Harper Dennis Hobbs (HDH) has updated its ranking of European towns and cities by retail spend. London’s West End still tops the table and there are no changes in the top six retail centres – which include Paris, Madrid, Rome, Munich and Berlin – but the rankings identify a shift in growing markets and what influences retailers should take into account in tailoring their expansion strategies.
The research finds that global events and volatile economic conditions are impacting significantly on retail hubs, with changes in local consumer spending levels, retail expansions and competing developments also affecting which centres are on the rise or decline.
Jonathan De Mello, Head of Retail Consultancy at HDH commented:“These rankings take into account both retail sales growth and new retail development, allowing retailers to comprehensively understand which centres are on the rise and plan accordingly. The rankings are therefore particularly useful for identifying growing markets. While the level of consumer spend coming to a city is a key factor in its success, other elements, such as out-of-town developments, can significantly impact the performance of a centre. These rankings are a crucial insight into Europe’s current retail hierarchy.”

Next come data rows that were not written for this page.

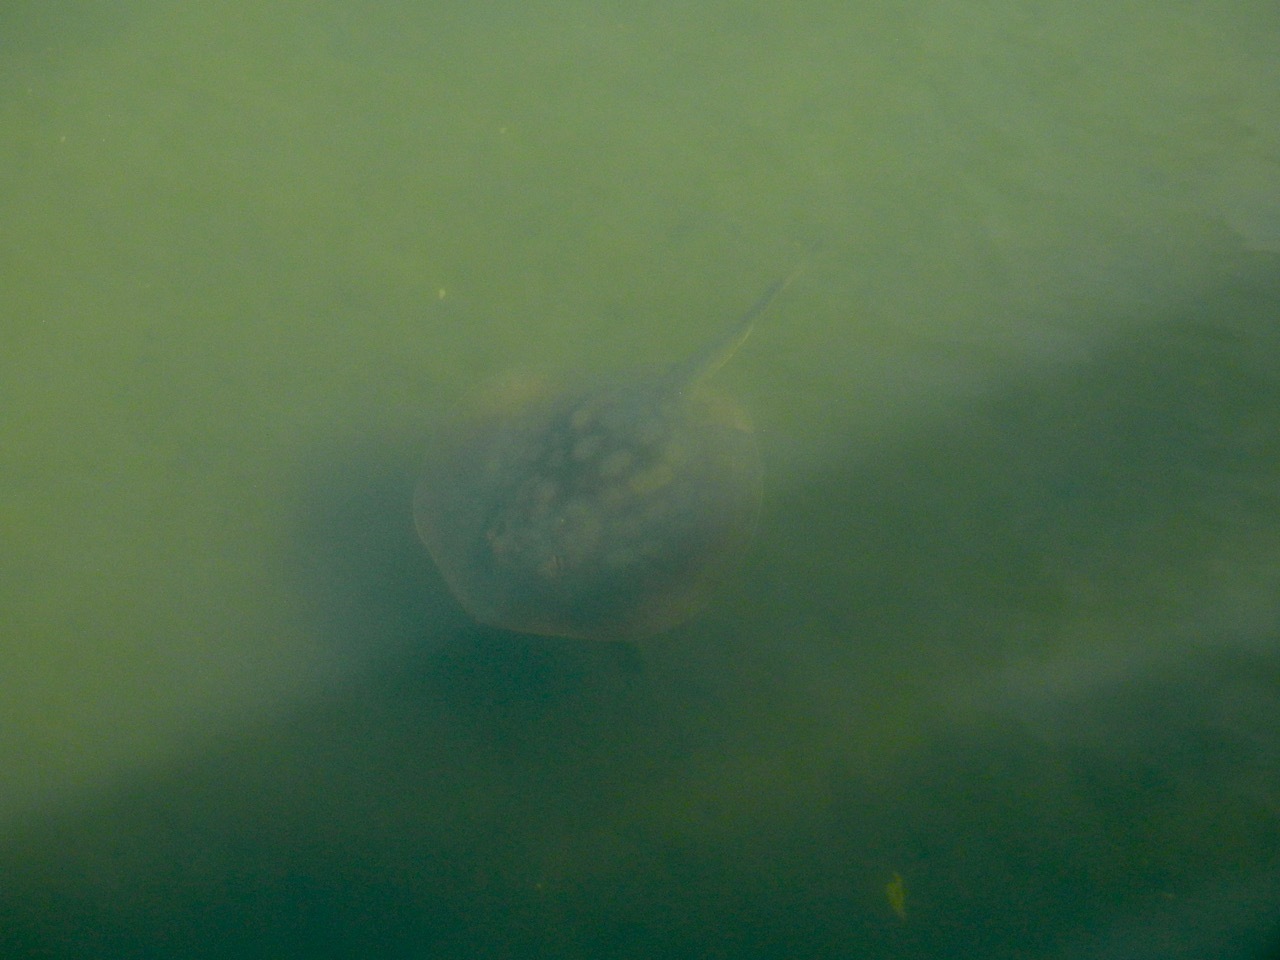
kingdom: Animalia
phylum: Chordata
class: Elasmobranchii
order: Myliobatiformes
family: Urolophidae
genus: Urolophus
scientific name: Urolophus halleri
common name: Round stingray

Most notably this year, Barcelona has replaced Istanbul in 8th place, as a result of improving sales in Spain and the opening of flagship stores for brands such as H&M and Zara, alongside a thriving out of town shopping centre market in Turkey, which has had a negative impact on the centre of Istanbul. Centres such as Akasya Park (which won the ICSC award for best large shopping centre development in 2015) and Axis Istanbul, plus the country’s volatile currency fluctuations and worsening geo-political climate, has impacted retail sales growth negatively.
Further down the rankings, Leeds moves up one place to 20, following the opening of John Lewis, which anchors the new Victoria Gate. In Russia, both Moscow and St Petersburg fell heavily in the rankings, due to ongoing political instability, volatile oil price swings, the devaluation of the Ruble and the aftermath of Russia’s economic recession. Major Russian cities have also been impacted by significant out of town retail developments, such as the 38,000 sq m Metropolis Mall extension and the opening of the 60,000 sq m Oceania Mall. Strong consumer spending growth for Dublin, Marseille and Lyon have pushed them up the rankings, giving them similar market size to Hamburg, Copenhagen and Oslo, which have experienced relatively lower retail sales growth in the past year.
The opening of the 45,000 sq m Docks Bruxsel on the Bassin Vergote (Brussels), featuring brands such as Levi’s, MAC Cosmetics and Michael Kors, has had a dampening effect on spend in the city centre, and Brussels’ market size has fallen by 1.7% as a result. However, it still increased by two places due to St. Petersburg falling. In Southern Europe, Greece’s retail market is still afflicted by the very deep economic recession, with the economy fluctuating between positive and negative GDP growth throughout 2016. While such volatile swings wreak havoc on consumer confidence, Ermou and Voukourestiou Street – Athens’ two main shopping streets – have seen consistent rental growth in 2016, and are seeing higher levels of demand from international retailers.
Back in the UK, both Cardiff and Newcastle have grown in market size by over 1%, moving ahead of Athens. Warsaw has been another strong performer, with above average retail sales growth and an increase in its market size of over 3%, pushing it above Antwerp and Helsinki in the rankings. While no major developments opened in 2016, the opening of Galeria Północna, a 64,000 sq m shopping centre with 220 shops, may reduce Warsaw’s market size when it opens in 2017.
While there is ongoing uncertainty following the UK’s ‘Brexit’ referendum, positive retail sales growth in January, make it the 45th consecutive month of year-on-year growth for the UK and the EU economy also grew as a whole. However, the triggering of Article 50 is expected to have a wide-ranging impact on European retail, and the ambiguity may result in some retailers limiting their exposure to the UK. Notwithstanding this, we still expect London to remain Europe’s pre-eminent retail centre for some time to come, with supply of trail stock still outstripped by significant – and ever growing – demand.
Although there were no new entrants in the top 50, several cities improved their market size in Europe. Sofia in Bulgaria, for example, currently has a low density of out-of-town malls competing with the city centre, and retail sales growth has been improving. Looking forward, large scale developments may impact the rankings, such as Westfield Milan, expected to open in 2019, the Westfield London extension opening later this year, and Galeria Północna in Warsaw, also due to open in 2017.
Andrew Bathurst, Director of HDH’s International team commented: “These rankings provide a unique perspective on the changes in the European retail environment in the past year. Harper Dennis Hobbs’ analytical knowledge, and experience of global retail property, has helped to produce a clear representation of Europe’s best centres, which retailers can use to evaluate their portfolios and tailor their expansion strategies in the future.”
The research analyses 15,000 towns and cities across Europe and calculates the flow of spend to each via a ‘gravity model’.